====== QUOTED PASSAGE

- Genre: Crime drama
- Written by: Xavier Ighorodje
- Directed by: Victor Sanchez Aghahowa
- Starring: Alex Usifo Ivie Okujaye Philip Asaya Lota Chukwu
- Country of origin: Nigeria
- Original language: English
- No. of seasons: 1
- No. of episodes: 260

Production
- Executive producer: Victor Sanchez Aghahowa
- Producer: Nne Nlemadim
- Production locations: Benin, Edo State
- Running time: 30 minutes

Original release
- Network: Africa Magic
- Release: 28 September 2020 – 24 September 2021

= Enakhe =

Nigerian crime drama

Enakhe is an Africa Magic original crime drama set in modern-day Benin City. It was directed by Victor Sanchez Aghahowa and features Alex Usifo, Ivie Okujaye, Philip Asaya, Lancelot Oduwa Imaseun and Lota Chukwu. It premiered on September 28, 2020 and airs on Africa Magic Showcase, DStv channel 151. It also streams on Showmax, at the same time as the broadcast on Africa Magic.

== Plot summary ==
Set in modern-day Benin city, Enakhe tells the story of Epa Iwinosa, father of the Eponymous character and the leader of “the association of friends” also known as “the table”, a small brotherhood that rules the underworld in Benin. Epa moved to crime after his friend's child died due to a lack of funds. It also tells the story of Enakhe who is kind, unassuming and ignorant of her father's dealings. Enakhe is unfit for a life of crime but in spite of this, she is destined to rule after Epa who is unexpectedly killed. Enakhe grows to know about her father's dealings and is forced out of her shell to embrace her father's ruthlessness and fearlessness.

== Cast and characters ==

=== Main characters ===
Source:

- Alex Usifo as Osasere ‘Epa’ Iwinosa, the patriarch of the Iwinosa family and leader of ‘The table’ of friends.

- Lancelot Odua Imasuen as Chief Sir Ehigiator Osagie, a lily-livered man who isn't in control of his business or his household. Epa's criminal ally and member of the table.

============
====== SUPPLIED INFORMATION

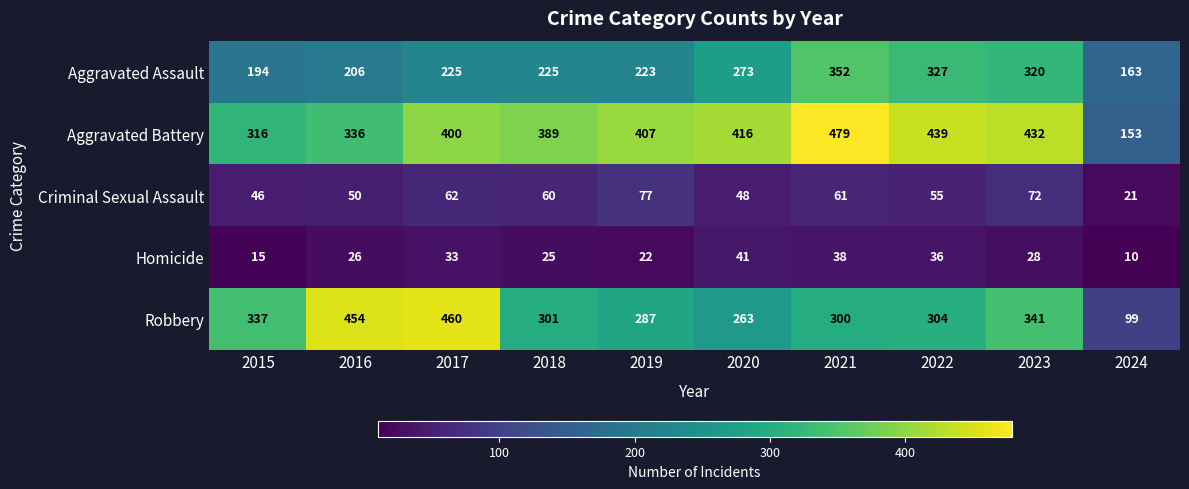

Which series has the largest total across all categories?

Aggravated Battery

============

▶ **YOUR INSTRUCTIONS**
Extend the article on the Nigerian crime drama Enakhe, picking up right after its last sentence.

▶ **RESPONSE**
- Ivie Okujaye as Enakhe Iwinosa, the eponymous star of the show. She struggles to find her feet in the crime world following her father's death.

- Tolu Odewunmi as Latifah Iwinosa, Enakhe's mother and Epa's second wife. Latifah is insecure because she did not bear Epa an heir and therefore has no place on the table.
- Benjamin Olaye Jnr as Archie Umweni, Enakhe's narcissistic, entitled, self-absorbed and condescending fiancé who is a disappointment to his father.
- Angela Eguaveon as Ivie Osakpolor, Enakhe's best friend and adopted daughter of the Iwinosas who doubles as Archie's secret lover.
- Charles Etubiebi as Jonas Osagie, Chief Osagie's heir and Enakhe's love interest. He often comes off as being naive and too relaxed.
- Sammi Edehi Egbadon as Onanefe Efetobore, California's cousin who was raised with the sole purpose of bringing down the Iwinosa family. He however starts to question his mother's single-minded purpose and seek his own path.
- Lota Chukwu as Jacinta Osagie, Unlike her brother, Jacinta knows the crime business and takes charge of her family's stake. She isn't afraid of getting her hands dirty.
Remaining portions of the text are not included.